Dublin-Prinzip

Wer welche Flüchtlinge wohin abschieben darf

Asylbewerber campieren in einem Park in Brüssel.

Asylbewerber campieren in einem Park in Brüssel.

Gemäss Dublin-Abkommen ist das EU-Land für das Asyl-Verfahren zuständig, in welchem der Asylbewerber zuerst angekommen ist. Kritik gibt es sowohl an der Regelung selbst sowie an der Art ihrer Umsetzung.

Die Dublin-Verordnung ist ein für alle EU-Staaten verbindlicher Rechtstext. Dieser legt fest, dass jenes EU-Land für die Bearbeitung von Asylverfahren zuständig ist, in dem Schutzsuchende erstmals EU-Boden betreten haben.

Sie wird immer wieder heftig kritisiert, weil sie Länder an der EU-Aussengrenze wie Ungarn, Italien, Griechenland oder Bulgarien besonders stark in die Pflicht nimmt. Auch ist es in der Praxis oft schwierig, festzustellen, über welches Land Migranten tatsächlich in die EU eingereist sind.

Einerseits weil nicht alle potenziellen Flüchtlingen an den EU-Aussengrenzen tatsächlich registriert werden - ihnen also Fingerabdrücke genommen werden. Andererseits weil nicht registrierte Migranten ihre Einreiseroute oft nicht freiwillig bekannt geben, weil sie ein bestimmtes EU-Land als Ziel haben und eine Rückschiebung vermeiden wollen.

Aber auch wenn nachgewiesen werden kann, dass Asylsuchende über ein bestimmtes EU-Land eingereist sind, können sie dorthin nicht immer zurückgeschoben werden. So hat der Europäische Gerichtshof für Menschenrechte (EGMR) etwa Rückschiebungen nach Griechenland und für Familien auch nach Italien verboten, weil die dortigen Asylverfahren der EU-Grundrechtscharta widersprechen. Deutschland wiederum erklärte kürzlich freiwillig, Syrer nicht mehr abschieben zu wollen, auch wenn sie nachweislich über ein anderes EU-Land eingereist sind.
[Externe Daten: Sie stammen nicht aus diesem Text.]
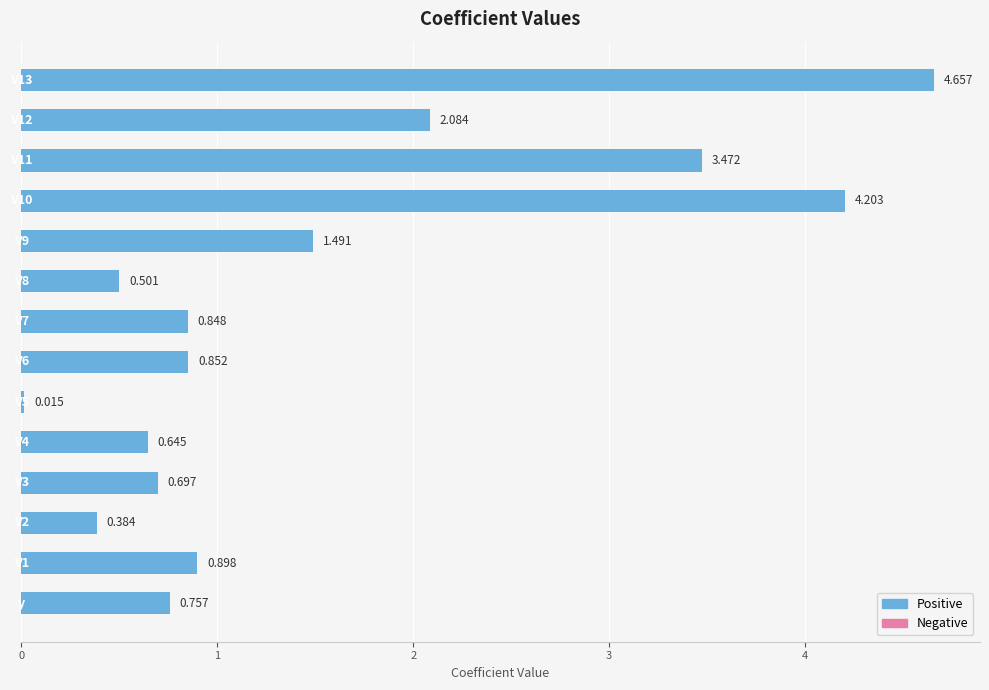

How many distinct data groups are displayed?

1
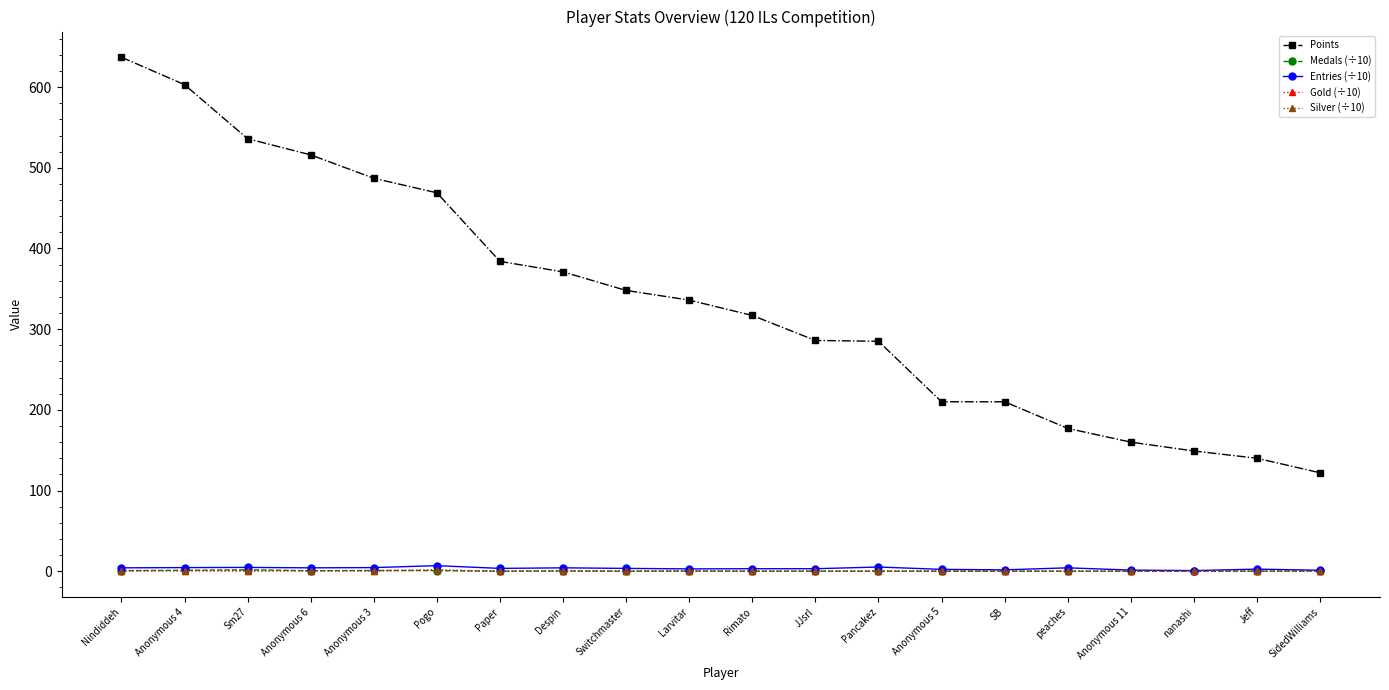

What is the difference between the highest and lowest values at SB?

210.0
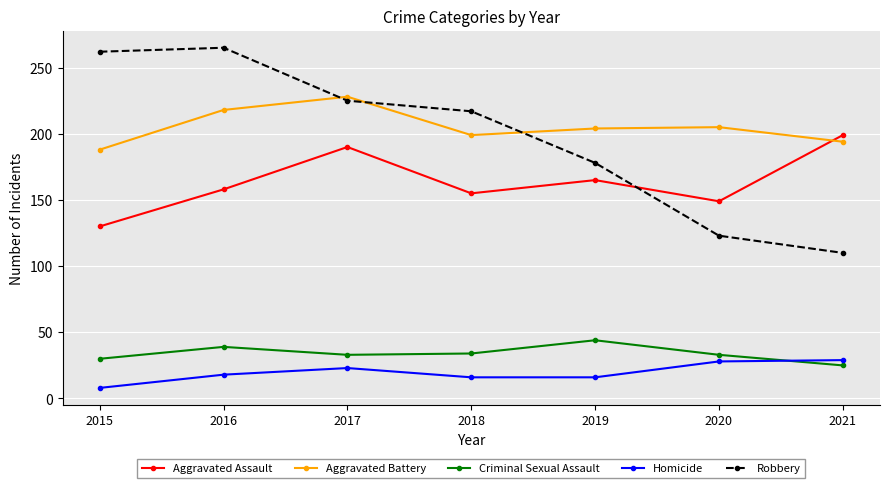

At which category does Aggravated Battery reach its first local peak?

2017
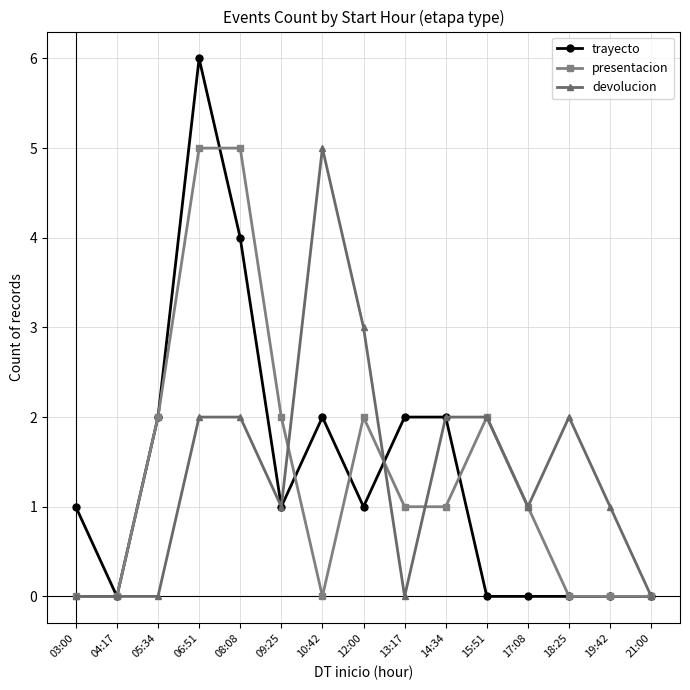

True or false: trayecto has more than 1 points higher than both neighbors.

True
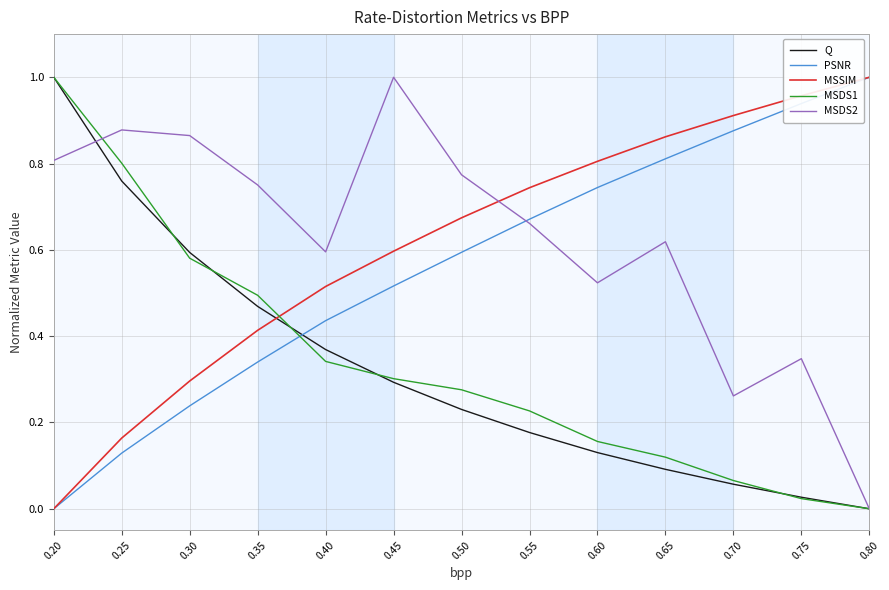

Which category has the highest value in the MSSIM series?

0.80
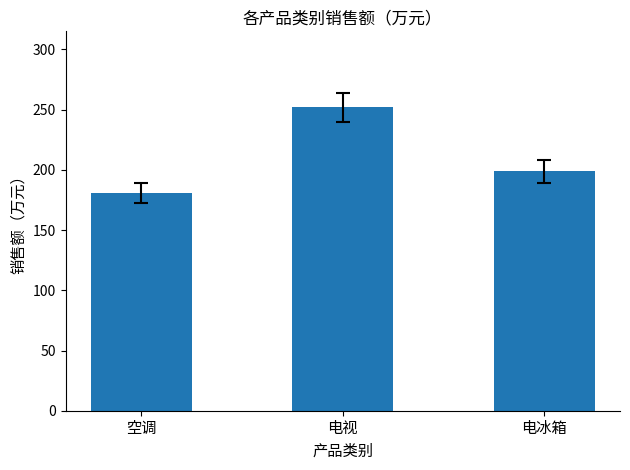

What is the label of the 2nd bar from the right?

电视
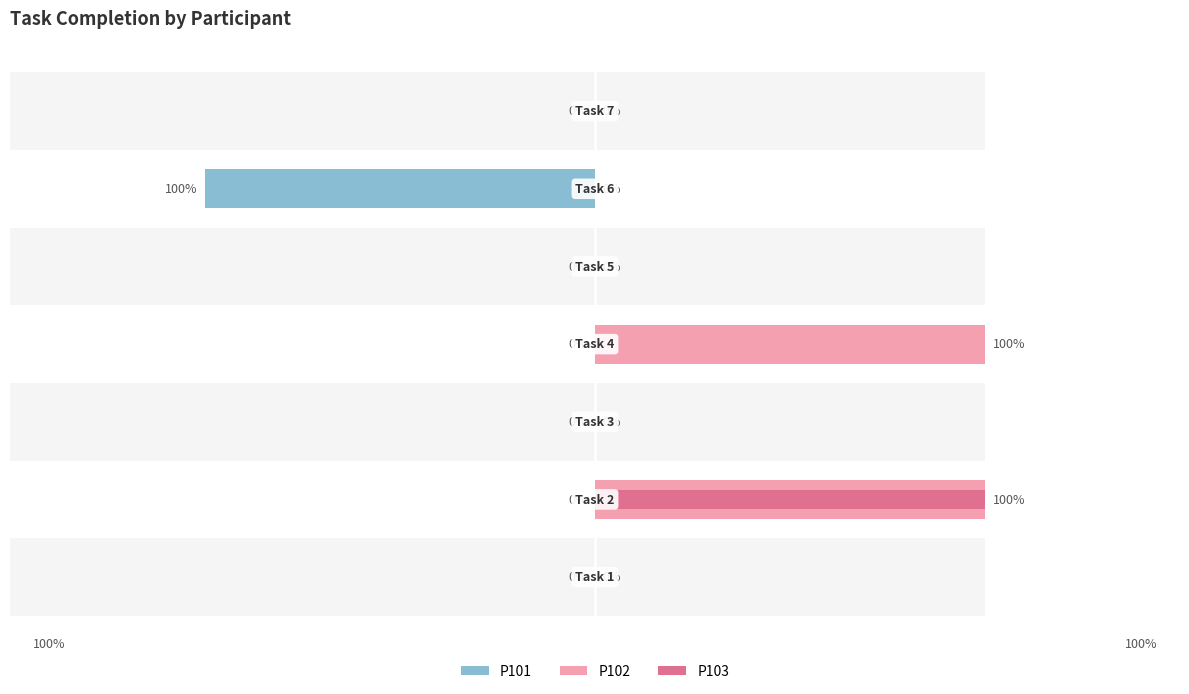

What is the value of the P101 bar at the 6th from the left?

-100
Reformvorhaben gescheitert

Rufe nach einer grundlegenden Reform des Dublin-Systems scheiterten bisher stets am Widerstand von EU-Staaten, die sich entweder nicht an der EU-Aussengrenze befinden oder nicht Hauptziel von Flüchtlingen sind. Aktuell stehen Italien, Griechenland und Ungarn im Zentrum der Kritik, da sie Ankommende nicht registrieren und einfach weiterreisen lassen. Auch Österreich kontrolliert die aus Ungarn mit dem Zug einreisenden Flüchtlinge gegenwärtig nicht und rechtfertigt dies mit Personalmangel bei der Polizei.

Das Dublin-Prinzip gilt seit 1990, der dazugehörige Rechtstext wurde seither jedoch mehrfach reformiert. Die aktuell gültig Fassung ist die sogenannte Dublin III-Verordnung, die per 1. Januar 2014 vorhergehende Regelungen abgelöst hat und für alle EU-Staaten rechtlich bindend ist. Bei einer Nichtbeachtung droht ein Vertragsverletzungsverfahren und in letzter Konsequenz eine Verurteilung zu Strafzahlungen durch den Europäischen Gerichtshof (EuGH).